The Temple of Belvedere, invited sieges, dinner pigeons, consequential instability, mythological seduction, uprisings, earthen unveiling, Dante, mirrored maps & the Etruscan metropolis.
I have always been fond of the Etruscans, probably because they’re the historical underdogs. Nobody makes you learn what was first invented by Etruscans and then co-opted by Romans and all their successors. No one reminds you that some ancient Italian societies were kinder to their women, maybe did not turn them all into harpy wives or maidens ready to be seduced by a god disguised as an animal. Only the brave are willing to mention to their students that the statue of Romulus and Remus being suckled by a wolf was sculpted before those twins were born. Even in Orvieto—the tiny, ancient Italian city I’ve been inhabiting, built on the stump of an even older volcano—we don’t know much about the people who were equally as smart and advanced and aesthetically sculpted as the Romans, but who happened to lose the battle for history.
What we know is that before Orvieto, there was Velzna, Etruscan metropolis.
Velzna held a famous sanctuary—the Fanum Voltumnae, heart of the Etruscan religion—and a necropolis built onto the side of a cliff, and a temple, the Temple of Belvedere. The neighborhood where I grew up in Massachusetts was sometimes called Belvedere Plains, but I doubt the WASPs who ran it knew what an ancient thing they referenced.
Some of the passages go deeper underneath the city; their stairs descend back and down. The air that comes out of them tastes older.
In Velzna, Etruscan leaders gathered to hold conferences and peace talks and debates. It was a central city with power. Most of all of this is ambiguous, deduced from a few bits of ruin. History is written by the victors.
When the Romans came for Velzna, the Etruscans used the city to defend themselves, retreating into their caves, surviving by the wells they had dug into the rock and managing to hold Caesar off for two years. To defend Orvieto, you don’t really need to do much but shoot at anyone who tries to climb the cliff it’s built on. But after two years of being barricaded in their homes, the Etruscans started to crack. Or, rather, their slaves started to crack. The historical word on the street is that Velzna had been so wealthy for so long that its residents stopped running the city. It was run by someone, but that someone was a slave, many slaves. The Etruscans partied. Their slaves did all the work, manual and also political. It was a system designed to fail.

### SUPPLIED MATERIAL:
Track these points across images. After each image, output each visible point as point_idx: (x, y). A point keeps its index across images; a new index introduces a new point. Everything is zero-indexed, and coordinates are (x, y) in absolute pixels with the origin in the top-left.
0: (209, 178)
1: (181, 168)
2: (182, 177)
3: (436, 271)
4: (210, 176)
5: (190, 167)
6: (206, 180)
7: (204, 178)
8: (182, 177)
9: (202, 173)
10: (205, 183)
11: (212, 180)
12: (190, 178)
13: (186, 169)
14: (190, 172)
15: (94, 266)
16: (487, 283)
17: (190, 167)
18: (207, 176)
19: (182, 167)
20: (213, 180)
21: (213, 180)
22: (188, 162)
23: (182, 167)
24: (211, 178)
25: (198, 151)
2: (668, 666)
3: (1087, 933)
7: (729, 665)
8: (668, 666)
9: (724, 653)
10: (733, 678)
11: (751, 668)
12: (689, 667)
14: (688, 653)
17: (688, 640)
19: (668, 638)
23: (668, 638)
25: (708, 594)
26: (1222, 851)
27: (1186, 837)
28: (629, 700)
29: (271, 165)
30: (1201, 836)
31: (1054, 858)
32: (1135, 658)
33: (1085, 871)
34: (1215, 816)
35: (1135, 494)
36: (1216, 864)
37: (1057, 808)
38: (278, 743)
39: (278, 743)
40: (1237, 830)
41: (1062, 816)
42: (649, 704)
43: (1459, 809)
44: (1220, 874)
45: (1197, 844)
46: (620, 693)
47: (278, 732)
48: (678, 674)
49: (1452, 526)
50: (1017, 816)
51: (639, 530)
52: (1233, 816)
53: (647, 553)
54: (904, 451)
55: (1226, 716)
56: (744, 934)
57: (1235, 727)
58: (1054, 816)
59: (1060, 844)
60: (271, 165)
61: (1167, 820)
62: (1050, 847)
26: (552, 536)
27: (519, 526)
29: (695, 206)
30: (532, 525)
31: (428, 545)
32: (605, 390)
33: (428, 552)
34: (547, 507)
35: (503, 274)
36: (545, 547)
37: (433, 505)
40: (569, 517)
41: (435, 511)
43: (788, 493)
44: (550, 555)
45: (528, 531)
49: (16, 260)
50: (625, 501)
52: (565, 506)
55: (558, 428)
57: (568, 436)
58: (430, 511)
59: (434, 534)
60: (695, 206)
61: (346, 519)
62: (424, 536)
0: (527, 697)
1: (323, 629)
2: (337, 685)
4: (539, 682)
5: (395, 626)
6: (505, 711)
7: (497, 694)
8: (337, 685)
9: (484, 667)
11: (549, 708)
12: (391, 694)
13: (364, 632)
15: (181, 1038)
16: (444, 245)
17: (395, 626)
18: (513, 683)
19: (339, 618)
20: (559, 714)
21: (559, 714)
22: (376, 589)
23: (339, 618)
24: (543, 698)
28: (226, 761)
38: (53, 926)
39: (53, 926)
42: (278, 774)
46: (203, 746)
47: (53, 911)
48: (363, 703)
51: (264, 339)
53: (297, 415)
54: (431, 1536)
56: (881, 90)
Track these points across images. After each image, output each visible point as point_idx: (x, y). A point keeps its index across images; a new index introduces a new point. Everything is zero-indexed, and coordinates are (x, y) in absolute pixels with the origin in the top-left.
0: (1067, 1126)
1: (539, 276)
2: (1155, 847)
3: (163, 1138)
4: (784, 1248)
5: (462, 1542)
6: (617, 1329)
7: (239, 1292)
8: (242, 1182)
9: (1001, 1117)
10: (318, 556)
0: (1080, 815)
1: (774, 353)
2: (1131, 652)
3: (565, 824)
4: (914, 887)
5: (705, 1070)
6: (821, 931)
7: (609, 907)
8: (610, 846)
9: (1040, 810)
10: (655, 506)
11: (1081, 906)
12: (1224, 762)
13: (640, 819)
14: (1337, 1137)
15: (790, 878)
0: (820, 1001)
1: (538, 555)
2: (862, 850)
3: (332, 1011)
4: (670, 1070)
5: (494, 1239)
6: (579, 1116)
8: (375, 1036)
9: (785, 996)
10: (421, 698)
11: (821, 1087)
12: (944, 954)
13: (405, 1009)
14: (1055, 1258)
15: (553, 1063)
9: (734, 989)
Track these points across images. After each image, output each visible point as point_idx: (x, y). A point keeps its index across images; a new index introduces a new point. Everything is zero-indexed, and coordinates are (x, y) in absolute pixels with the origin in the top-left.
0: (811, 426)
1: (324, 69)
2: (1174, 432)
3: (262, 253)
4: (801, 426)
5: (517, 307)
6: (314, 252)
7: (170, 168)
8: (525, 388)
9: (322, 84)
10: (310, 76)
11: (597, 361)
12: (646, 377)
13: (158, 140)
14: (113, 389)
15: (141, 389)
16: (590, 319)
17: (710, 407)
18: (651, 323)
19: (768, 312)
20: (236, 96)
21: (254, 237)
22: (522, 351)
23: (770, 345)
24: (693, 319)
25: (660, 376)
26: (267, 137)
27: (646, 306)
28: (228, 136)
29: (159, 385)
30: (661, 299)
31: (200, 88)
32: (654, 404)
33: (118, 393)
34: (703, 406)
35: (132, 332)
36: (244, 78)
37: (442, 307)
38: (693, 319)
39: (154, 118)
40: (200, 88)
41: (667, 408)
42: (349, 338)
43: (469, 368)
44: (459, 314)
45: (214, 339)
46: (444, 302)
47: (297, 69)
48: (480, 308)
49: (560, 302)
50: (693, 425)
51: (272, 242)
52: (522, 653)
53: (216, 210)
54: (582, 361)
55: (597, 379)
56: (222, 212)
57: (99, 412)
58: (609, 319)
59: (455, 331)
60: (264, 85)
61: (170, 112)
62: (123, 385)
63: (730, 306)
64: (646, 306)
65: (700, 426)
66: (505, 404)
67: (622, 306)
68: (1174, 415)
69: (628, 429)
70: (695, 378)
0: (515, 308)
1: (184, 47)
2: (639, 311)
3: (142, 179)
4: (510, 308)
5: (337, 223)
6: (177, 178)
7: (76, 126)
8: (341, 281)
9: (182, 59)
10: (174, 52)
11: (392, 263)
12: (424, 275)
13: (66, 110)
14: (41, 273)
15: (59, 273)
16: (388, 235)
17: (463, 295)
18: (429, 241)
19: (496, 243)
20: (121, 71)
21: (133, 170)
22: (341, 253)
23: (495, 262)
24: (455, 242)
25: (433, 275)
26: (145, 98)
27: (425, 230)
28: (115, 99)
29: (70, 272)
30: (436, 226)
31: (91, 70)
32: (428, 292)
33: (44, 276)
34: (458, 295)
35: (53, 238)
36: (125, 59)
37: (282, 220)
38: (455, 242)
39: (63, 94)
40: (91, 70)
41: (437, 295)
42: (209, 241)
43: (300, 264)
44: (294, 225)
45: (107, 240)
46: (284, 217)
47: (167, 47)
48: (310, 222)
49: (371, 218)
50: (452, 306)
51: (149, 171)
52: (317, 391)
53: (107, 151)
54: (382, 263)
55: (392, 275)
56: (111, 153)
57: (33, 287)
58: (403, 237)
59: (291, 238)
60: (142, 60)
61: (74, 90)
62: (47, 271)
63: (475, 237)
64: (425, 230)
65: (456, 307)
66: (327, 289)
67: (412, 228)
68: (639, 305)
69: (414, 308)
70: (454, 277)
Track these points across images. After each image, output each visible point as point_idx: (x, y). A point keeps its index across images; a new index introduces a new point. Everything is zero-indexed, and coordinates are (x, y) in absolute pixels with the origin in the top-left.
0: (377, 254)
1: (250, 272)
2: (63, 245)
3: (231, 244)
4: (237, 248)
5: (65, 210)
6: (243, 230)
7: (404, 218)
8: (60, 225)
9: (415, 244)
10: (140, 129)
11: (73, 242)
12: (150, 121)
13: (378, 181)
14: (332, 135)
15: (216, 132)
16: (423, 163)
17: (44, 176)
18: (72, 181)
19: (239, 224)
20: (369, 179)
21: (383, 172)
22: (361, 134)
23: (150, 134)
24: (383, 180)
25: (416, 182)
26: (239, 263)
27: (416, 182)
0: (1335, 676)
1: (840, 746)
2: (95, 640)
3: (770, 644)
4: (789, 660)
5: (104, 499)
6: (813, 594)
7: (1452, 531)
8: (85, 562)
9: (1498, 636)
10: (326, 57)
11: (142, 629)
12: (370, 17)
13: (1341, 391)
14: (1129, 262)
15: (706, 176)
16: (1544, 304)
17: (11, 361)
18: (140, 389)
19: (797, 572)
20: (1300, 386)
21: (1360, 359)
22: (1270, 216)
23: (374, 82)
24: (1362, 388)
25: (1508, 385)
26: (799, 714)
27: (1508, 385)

### EXERCISE:
Reproduce the passage of the Orvieto and Velzna piece that begins with the words containing "What we know" and ends with "by the victors.", copying it word for word.

### WRITTEN ANSWER:
What we know is that before Orvieto, there was Velzna, Etruscan metropolis.
Velzna held a famous sanctuary—the Fanum Voltumnae, heart of the Etruscan religion—and a necropolis built onto the side of a cliff, and a temple, the Temple of Belvedere. The neighborhood where I grew up in Massachusetts was sometimes called Belvedere Plains, but I doubt the WASPs who ran it knew what an ancient thing they referenced.
Some of the passages go deeper underneath the city; their stairs descend back and down. The air that comes out of them tastes older.
In Velzna, Etruscan leaders gathered to hold conferences and peace talks and debates. It was a central city with power. Most of all of this is ambiguous, deduced from a few bits of ruin. History is written by the victors.